Many people regard bidons as part of cycling and that they should be incorporated into the bike frame design. The gains are minimal and are unlikely to make a difference in who wins a race.
The UCI states:
“there must be a space between the bottle and the tube to which it is attached.”
The idea behind this rule is to ensure that frame designers don’t integrate a bidon into the frame.
Even though Tour de France fans clamber over each other to get their hero’s bidons, many are not found.
As riders raced through the picturesque French countryside and alpine landscapes, they would toss their bidons to the side of the road. Even though the rule book states that doing so is strictly forbidden.
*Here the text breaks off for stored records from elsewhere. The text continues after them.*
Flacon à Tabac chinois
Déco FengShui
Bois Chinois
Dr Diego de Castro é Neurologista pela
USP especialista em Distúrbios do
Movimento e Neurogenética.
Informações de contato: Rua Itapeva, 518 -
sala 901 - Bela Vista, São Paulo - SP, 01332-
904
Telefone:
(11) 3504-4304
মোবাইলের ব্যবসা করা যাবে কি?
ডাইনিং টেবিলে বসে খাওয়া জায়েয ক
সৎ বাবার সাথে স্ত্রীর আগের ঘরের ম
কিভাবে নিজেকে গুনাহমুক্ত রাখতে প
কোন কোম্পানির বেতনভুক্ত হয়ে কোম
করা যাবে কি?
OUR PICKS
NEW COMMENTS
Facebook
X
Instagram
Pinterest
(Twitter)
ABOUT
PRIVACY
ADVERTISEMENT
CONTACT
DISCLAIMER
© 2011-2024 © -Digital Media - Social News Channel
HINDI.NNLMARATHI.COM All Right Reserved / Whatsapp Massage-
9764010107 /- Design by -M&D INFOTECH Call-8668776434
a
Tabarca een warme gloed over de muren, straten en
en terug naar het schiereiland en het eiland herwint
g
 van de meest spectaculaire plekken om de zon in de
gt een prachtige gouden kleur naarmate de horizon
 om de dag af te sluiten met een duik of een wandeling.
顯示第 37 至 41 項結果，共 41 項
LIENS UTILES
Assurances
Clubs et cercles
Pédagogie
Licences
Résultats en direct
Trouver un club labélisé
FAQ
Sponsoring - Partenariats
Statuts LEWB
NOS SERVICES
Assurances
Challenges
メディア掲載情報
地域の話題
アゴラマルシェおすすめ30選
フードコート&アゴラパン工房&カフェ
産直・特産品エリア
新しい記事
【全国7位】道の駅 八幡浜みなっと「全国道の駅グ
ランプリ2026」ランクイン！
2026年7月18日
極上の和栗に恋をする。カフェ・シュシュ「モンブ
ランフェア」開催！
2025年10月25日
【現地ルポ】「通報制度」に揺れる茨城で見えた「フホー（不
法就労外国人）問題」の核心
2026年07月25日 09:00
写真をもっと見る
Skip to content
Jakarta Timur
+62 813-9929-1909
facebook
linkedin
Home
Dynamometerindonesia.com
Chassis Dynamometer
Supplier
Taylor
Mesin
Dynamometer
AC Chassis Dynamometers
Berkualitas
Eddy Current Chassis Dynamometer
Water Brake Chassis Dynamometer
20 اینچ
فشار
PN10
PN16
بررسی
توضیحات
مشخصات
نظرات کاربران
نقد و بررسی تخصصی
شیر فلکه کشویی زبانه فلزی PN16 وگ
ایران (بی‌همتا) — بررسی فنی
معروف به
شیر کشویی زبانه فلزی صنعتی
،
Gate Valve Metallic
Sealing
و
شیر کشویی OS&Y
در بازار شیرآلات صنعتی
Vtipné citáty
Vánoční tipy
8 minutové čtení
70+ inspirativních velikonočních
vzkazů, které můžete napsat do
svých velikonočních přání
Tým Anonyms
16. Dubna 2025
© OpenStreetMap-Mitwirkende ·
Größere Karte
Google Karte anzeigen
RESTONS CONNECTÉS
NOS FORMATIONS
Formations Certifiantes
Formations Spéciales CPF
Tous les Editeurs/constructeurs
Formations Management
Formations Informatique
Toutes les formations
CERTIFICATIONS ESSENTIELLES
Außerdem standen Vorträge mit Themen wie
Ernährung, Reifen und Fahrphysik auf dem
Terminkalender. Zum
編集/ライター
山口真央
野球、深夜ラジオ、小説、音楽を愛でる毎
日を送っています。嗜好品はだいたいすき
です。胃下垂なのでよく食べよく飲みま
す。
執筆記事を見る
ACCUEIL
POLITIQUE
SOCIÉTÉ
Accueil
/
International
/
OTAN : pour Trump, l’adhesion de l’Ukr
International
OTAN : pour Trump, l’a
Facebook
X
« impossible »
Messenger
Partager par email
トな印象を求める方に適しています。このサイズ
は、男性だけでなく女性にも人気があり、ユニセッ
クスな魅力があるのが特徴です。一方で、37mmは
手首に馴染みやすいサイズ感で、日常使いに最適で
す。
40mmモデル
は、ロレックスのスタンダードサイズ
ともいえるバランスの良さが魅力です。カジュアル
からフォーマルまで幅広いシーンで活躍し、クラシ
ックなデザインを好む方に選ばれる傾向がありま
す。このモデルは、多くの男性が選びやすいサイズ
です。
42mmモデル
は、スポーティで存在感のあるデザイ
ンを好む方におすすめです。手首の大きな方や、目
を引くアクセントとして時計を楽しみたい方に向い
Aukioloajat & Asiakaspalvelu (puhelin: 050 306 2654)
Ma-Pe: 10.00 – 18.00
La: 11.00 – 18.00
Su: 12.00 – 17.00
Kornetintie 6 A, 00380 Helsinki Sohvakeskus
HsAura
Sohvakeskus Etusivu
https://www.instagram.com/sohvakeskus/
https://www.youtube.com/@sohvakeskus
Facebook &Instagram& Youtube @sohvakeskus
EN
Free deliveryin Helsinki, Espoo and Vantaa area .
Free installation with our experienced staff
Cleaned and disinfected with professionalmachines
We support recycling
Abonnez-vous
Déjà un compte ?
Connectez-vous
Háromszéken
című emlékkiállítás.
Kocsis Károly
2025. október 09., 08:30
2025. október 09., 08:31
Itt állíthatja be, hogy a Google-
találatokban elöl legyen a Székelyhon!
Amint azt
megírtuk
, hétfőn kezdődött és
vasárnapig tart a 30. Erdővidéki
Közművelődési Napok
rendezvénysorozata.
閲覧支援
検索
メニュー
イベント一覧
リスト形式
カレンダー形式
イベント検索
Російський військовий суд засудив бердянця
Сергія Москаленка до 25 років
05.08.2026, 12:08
The pollution doesn’t just come from bidons. Food wrappers and energy gel tubes are jettisoned from the peloton all the way around the Tour. This is made worse by the caravan that proceeds ahead of the peloton.
The caravan is a procession of vehicles loaded with snacks, keyrings, hats, and t-shirts. These are thrown from the vehicles to the crowds in towns the Tour passes through. You can still find these items in bushes and streams many weeks after the race is over.
In 2018 the UCI passed a rule that would disqualify any rider found throwing bottles where they shouldn’t. In fact, it wasn’t even a new rule, but one they decided to enforce.
Strangely, this rule caused an uproar from some teams. Their argument was that riders throw their bidons for the fans because they love them so much.
For a cycling race such as the Tour de France, 9,000 bidons are produced and cast away. This equates to one metric ton of plastic just for one race.
As we have already discussed, the discarded bidons are often picked up by eager fans. However, not all of them are found, even after the official cleanup crew passes through behind the racers.
Often, the bidons end up in bushes and rivers, so the cleanup team has no chance of finding all of them as they quickly pass through.
So maybe the original aluminum bidons were a better solution for hydrating Tour de France riders in the long term?
Now You Know All About The Bidon
You may use the single or double bidon cycling strategy, but there is no doubt you own more than one. Hydration is an essential part of cycling, especially if you go on long rides or ride in warm weather.
Many cyclists fill their water bottles with other things than water. For example, they may mix in electrolytes or fill them with energy drinks.
If you want to try different drinks during your rides, you need to gradually introduce them to your body. If you go all-in with an energy drink for a long ride, you may get an upset stomach.
Therefore, start with small amounts on shorter rides to allow your stomach to get used to it.